Transcribe exactly the lines from the first line of the records through the line containing "39: (492, 268, 1.92)", and leave out every picture.

[Available records — start]

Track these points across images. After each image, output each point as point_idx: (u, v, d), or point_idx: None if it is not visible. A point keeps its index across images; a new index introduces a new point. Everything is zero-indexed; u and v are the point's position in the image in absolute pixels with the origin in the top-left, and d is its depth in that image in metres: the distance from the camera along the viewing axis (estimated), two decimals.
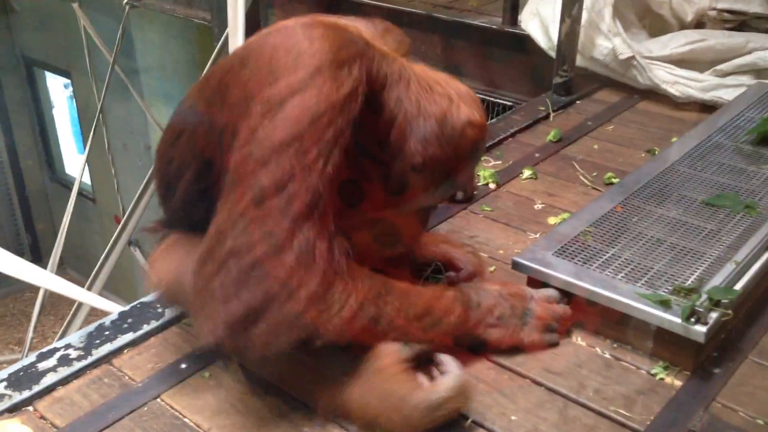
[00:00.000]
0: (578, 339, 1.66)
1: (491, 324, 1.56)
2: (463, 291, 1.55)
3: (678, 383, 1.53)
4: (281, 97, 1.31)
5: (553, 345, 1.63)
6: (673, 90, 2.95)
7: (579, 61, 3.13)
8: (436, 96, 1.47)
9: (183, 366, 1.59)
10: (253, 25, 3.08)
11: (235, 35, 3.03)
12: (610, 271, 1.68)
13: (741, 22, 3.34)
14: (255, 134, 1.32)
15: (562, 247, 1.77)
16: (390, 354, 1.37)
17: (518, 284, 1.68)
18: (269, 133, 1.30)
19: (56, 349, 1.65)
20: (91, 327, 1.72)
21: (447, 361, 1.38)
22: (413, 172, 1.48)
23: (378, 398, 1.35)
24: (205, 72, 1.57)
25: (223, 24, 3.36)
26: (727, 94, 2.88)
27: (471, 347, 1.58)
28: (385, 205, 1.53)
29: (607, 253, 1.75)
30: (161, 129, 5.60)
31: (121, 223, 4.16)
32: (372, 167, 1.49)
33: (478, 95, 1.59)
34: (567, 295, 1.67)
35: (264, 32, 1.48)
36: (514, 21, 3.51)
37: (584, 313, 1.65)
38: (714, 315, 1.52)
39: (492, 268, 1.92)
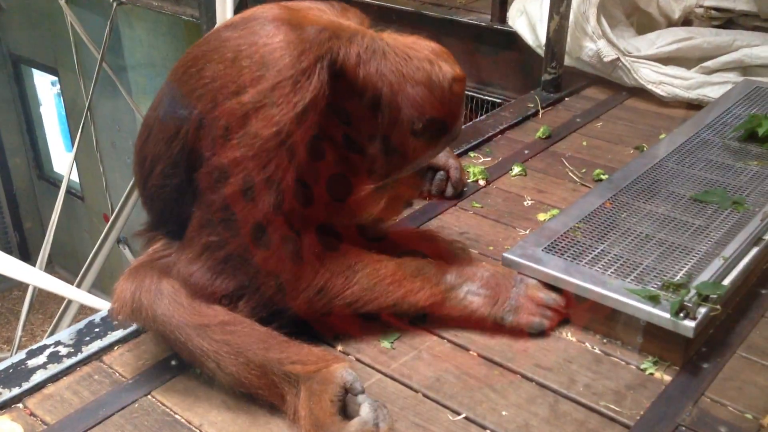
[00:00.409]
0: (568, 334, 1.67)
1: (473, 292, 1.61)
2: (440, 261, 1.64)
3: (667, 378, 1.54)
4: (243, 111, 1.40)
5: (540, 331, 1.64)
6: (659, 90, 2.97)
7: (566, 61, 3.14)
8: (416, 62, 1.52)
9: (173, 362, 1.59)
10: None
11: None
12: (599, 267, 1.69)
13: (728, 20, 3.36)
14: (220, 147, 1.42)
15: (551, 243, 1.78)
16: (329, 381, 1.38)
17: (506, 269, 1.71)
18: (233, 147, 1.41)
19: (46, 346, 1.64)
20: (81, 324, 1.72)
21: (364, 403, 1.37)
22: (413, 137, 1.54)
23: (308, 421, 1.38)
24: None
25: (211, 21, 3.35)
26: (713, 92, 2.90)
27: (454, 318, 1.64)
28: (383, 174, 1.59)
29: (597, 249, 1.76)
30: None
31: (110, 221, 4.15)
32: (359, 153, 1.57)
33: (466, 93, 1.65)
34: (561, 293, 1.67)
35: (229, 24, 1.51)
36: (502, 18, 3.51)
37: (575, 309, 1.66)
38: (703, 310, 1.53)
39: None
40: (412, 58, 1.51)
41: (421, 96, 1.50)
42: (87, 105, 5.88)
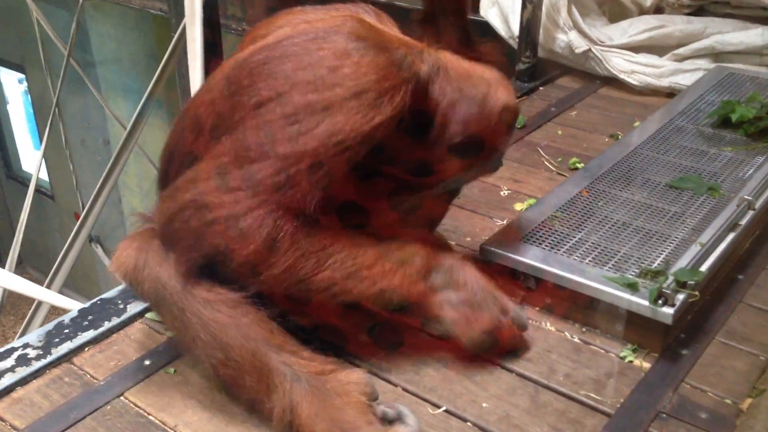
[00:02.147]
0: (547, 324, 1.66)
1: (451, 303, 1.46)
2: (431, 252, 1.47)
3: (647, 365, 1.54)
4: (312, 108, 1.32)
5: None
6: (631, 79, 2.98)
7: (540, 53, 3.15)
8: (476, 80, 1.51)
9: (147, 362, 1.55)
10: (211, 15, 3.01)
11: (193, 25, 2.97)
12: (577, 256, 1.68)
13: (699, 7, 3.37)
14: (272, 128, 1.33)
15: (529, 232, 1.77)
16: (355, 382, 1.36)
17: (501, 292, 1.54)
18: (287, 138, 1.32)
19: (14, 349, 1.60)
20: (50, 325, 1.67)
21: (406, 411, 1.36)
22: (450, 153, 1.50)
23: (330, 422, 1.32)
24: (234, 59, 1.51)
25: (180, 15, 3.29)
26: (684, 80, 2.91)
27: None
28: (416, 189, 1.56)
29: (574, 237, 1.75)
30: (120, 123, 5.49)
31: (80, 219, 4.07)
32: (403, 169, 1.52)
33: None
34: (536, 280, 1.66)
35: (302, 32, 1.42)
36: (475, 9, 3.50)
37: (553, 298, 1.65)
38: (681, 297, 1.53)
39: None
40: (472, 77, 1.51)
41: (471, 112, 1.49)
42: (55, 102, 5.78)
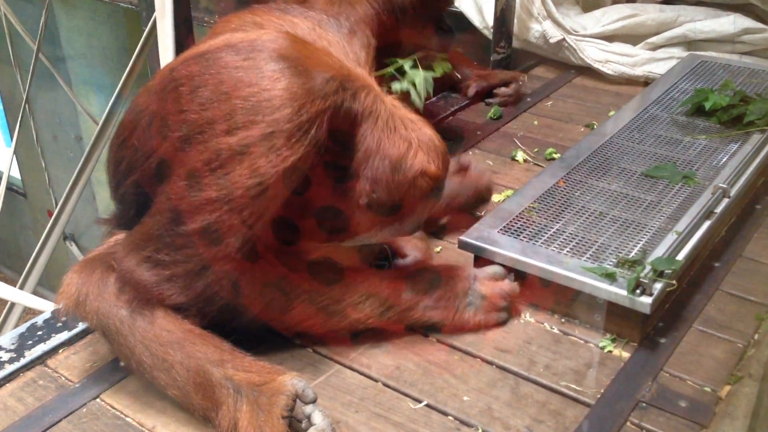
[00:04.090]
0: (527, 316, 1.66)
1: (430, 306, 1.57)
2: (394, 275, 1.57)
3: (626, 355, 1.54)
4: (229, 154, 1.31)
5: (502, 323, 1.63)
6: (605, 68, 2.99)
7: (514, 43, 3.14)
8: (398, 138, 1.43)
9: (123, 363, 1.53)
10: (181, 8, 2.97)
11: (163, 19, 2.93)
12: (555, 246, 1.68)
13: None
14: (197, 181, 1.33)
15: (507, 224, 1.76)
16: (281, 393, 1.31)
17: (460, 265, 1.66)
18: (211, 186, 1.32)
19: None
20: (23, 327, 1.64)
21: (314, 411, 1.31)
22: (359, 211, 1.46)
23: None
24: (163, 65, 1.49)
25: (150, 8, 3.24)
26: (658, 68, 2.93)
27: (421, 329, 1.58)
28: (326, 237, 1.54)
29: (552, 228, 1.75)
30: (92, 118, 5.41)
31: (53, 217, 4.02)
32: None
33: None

[Available records — finish]

• _The answer_
Track these points across images. After each image, output each point as point_idx: (u, v, d), or point_idx: None if it is not visible. A point keeps its index across images; a new index introduces a new point. Everything is zero-indexed; u and v are the point's position in the image in absolute pixels with the origin in the top-left, and d is its depth in that image in metres: the distance from the camera along the viewing axis (estimated), two decimals.
[00:00.000]
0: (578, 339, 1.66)
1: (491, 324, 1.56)
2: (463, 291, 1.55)
3: (678, 383, 1.53)
4: (281, 97, 1.31)
5: (553, 345, 1.63)
6: (673, 90, 2.95)
7: (579, 61, 3.13)
8: (436, 96, 1.47)
9: (183, 366, 1.59)
10: (253, 25, 3.08)
11: (235, 35, 3.03)
12: (610, 271, 1.68)
13: (741, 22, 3.34)
14: (255, 134, 1.32)
15: (562, 247, 1.77)
16: (390, 354, 1.37)
17: (518, 284, 1.68)
18: (269, 133, 1.30)
19: (56, 349, 1.65)
20: (91, 327, 1.72)
21: (447, 361, 1.38)
22: (413, 172, 1.48)
23: (378, 398, 1.35)
24: (205, 72, 1.57)
25: (223, 24, 3.36)
26: (727, 94, 2.88)
27: (471, 347, 1.58)
28: (385, 205, 1.53)
29: (607, 253, 1.75)
30: (161, 129, 5.60)
31: (121, 223, 4.16)
32: (372, 167, 1.49)
33: (478, 95, 1.59)
34: (567, 295, 1.67)
35: (264, 32, 1.48)
36: (514, 21, 3.51)
37: (584, 313, 1.65)
38: (714, 315, 1.52)
39: (492, 268, 1.92)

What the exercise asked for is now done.